The next 5 parts take 2 characters each to finish splitting message. 
In this example, each part, including the last, has length 9. 
It can be shown it is not possible to split message into less than 14 parts.

Similar problem

Solution

Method 1 - Brute force

The brute-force solution is appropriate for this problem because it systematically checks for the minimum number of parts needed to split the message within the provided constraints. Unlike binary search, which relies on properties like monotonicity to reduce the search space efficiently, brute-force directly simulates and checks each possible number of parts sequentially.

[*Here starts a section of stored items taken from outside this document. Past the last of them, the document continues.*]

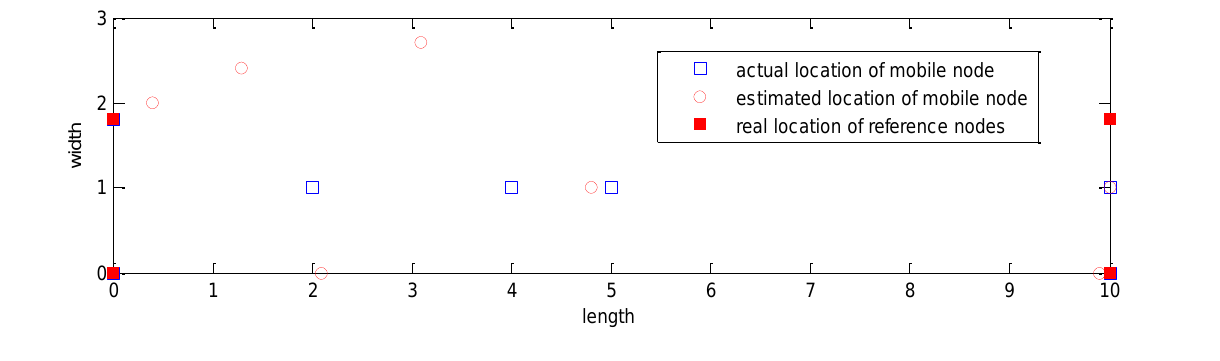
Table 5 . The experiment test results of positioning system (in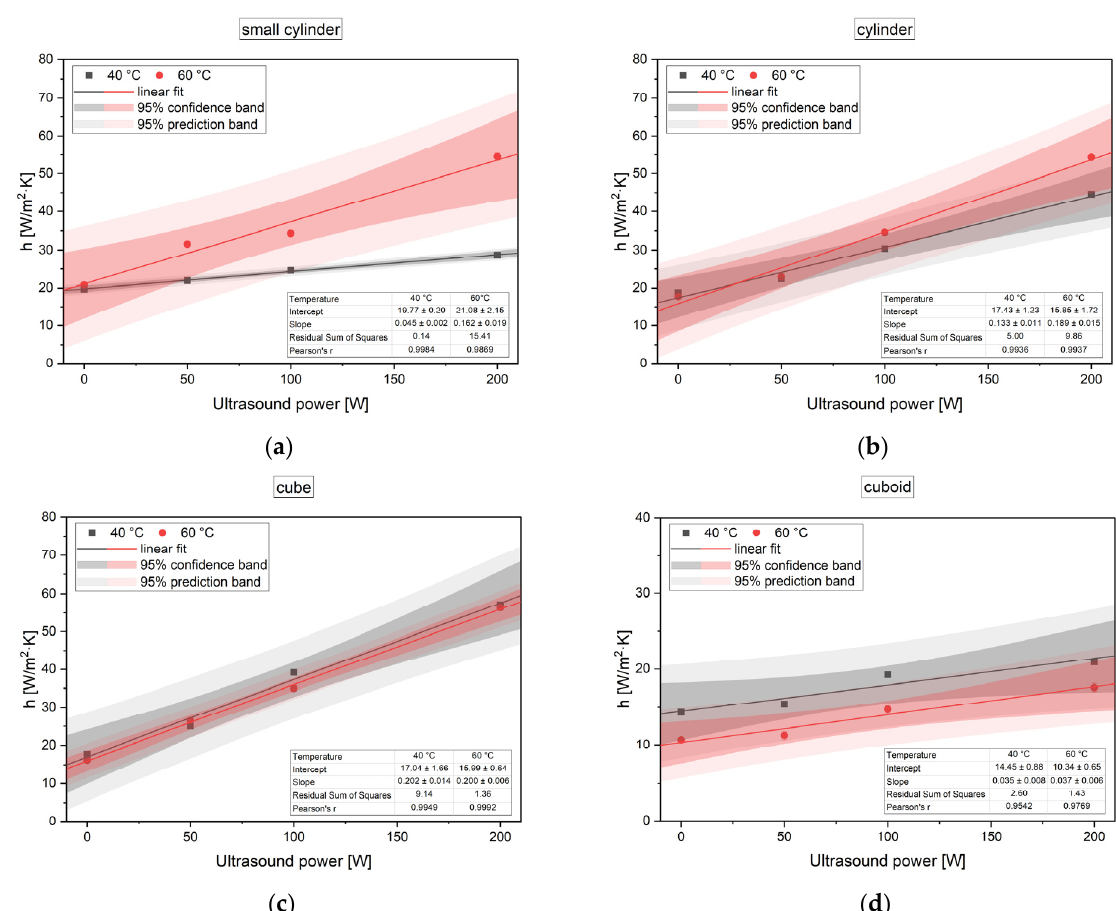
Figure 5. Heat transfer coefficients h versus applied ultrasound power P : ( a ) small cylindrical sample; ( b ) cylindrical sample; ( c ) cube; and ( d ) cuboid.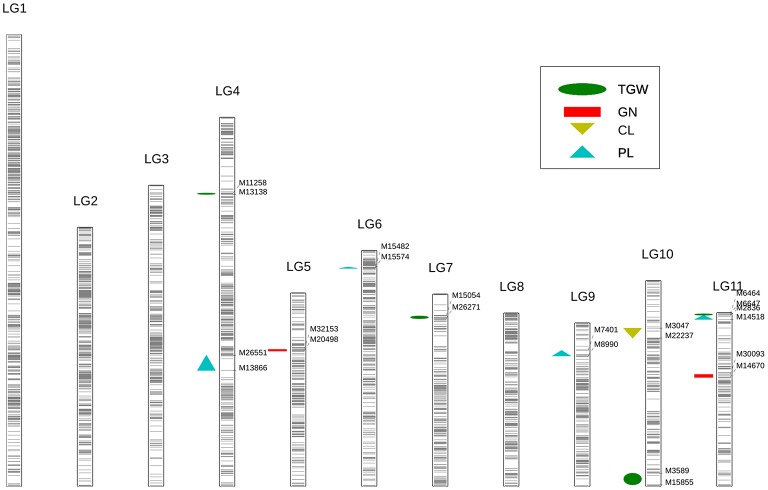
Identification of yield-related QTL using high-density genetic map in cowpea. Each black line represents a SNP locus. The green ellipse represents the trait of thousand-grain weight (TGW); the red rectangle represents the trait of grain number per pod (GN); the yellow triangle represents the trait of carpopodium length (CL); the blue triangle represents the trait of pod length (PL).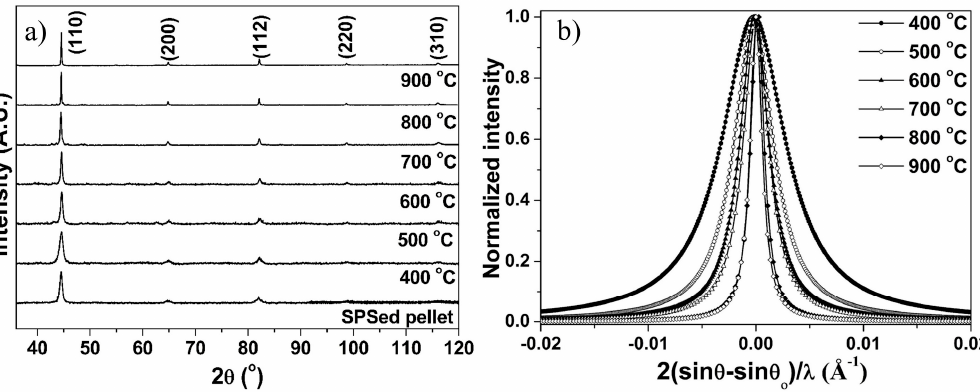
Figure 5. Effect of annealing temperature on ( a ) XRD line profiles of the annealed Fe–10Cr–3Al powder and the SPSed Fe–10Cr–3Al pellet; ( b ) broadening of (110) peak of the annealed Fe–10Cr–3Al powder. Here, θ and θ o are diffraction and exact Bragg angles, respectively.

Example Demonstration: Why Binary Search Fails

Example taken from Przemyslaw. Consider the message "abbababbbaaa aabaa a" with a character limit of 8. Using brute force, the process is as follows:

  1. Attempt with 1 Part:
    • Including the suffix "<1/1>" in the message, which is impossible because the suffix alone exceeds the character limit of 8.
  2. Attempt with 2 to 6 Parts:
    • Similar reasoning: each attempt adds a suffix "<a/b>", and these add up to exceed the limit or leave insufficient space in each part for the segments of the message.
  3. Attempt with 7 Parts:
    • The added suffix "<a/7>" becomes progressively feasible as parts increase, but binary search might miss this oddity.
    • Parts created: "abb<1/7>", "aba<2/7>", "bbb<3/7>", "aaa<4/7>", " a<5/7>", "ab<6/7>", "aa a<7/7>".
  4. Why Binary Search Fails:
    • Considering binary search property fails because parts succession isn’t strictly decreasing or increasing according to message length.
    • For example, 10 parts fail the size check after further iteration and incorrectly suggest previous lower blocks, skipping valid configurations intermediates, inadvertently pushing towards other invalid parts.

Brute force approach

The brute-force method systematically verifies each number of parts, ensuring accuracy and reliability given the problem constraints.

Code

Java
class Solution {
    public List<String> splitMessage(String message, int limit) {
        int msgLen = message.length();
        
        int parts = 1, totalLenIndex = 1; 
        
        while (parts * (digits(parts) + 3) + totalLenIndex + msgLen > parts * limit) {
            if (3 + digits(parts) * 2 >= limit) {
                return new ArrayList<>(); 
            }
            parts++;
            totalLenIndex += digits(parts);
        }
        
        List<String> ans = new ArrayList<>();
        int index = 0;
        for (int i = 1; i <= parts; i++) {
            int suffixLen = (digits(parts) + digits(i) + 3);
            int charsForPart = limit - suffixLen;
            if (index + charsForPart > msgLen) {
                charsForPart = msgLen - index;
            }
            String part = message.substring(index, index + charsForPart);
            ans.add(part + "<" + i + "/" + parts + ">");
            index += charsForPart;
        }
        
        return ans;
    }
    
    private int digits(int n) {
        return String.valueOf(n).length();
    }
}
Python
class Solution:
    def split_message(self, msg: str, lim: int) -> List[str]:
        
        def size(n: int) -> int:                  
            return len(str(n))
        
        parts = total_len_index = 1
        msg_len = len(msg)
        
        while parts * (size(parts) + 3) + total_len_index + msg_len > parts * lim:
            if 3 + size(parts) * 2 >= lim:
                return []
            parts += 1
            total_len_index += size(parts)
        
        ans = []
        index = 0
        for i in range(1, parts + 1):
            suffix_len = size(parts) + size(i) + 3
            chars_for_part = lim - suffix_len
            if index + chars_for_part > msg_len:
                chars_for_part = msg_len - index
            part = msg[:chars_for_part]
            msg = msg[chars_for_part:]
            ans.append(f"{part}<{i}/{parts}>")
            index += chars_for_part
        
        return ans

Complexity

  • ⏰ Time complexity: O(n),  where n is the length of the message.
  • 🧺 Space complexity: O(n) for storing the resulting parts.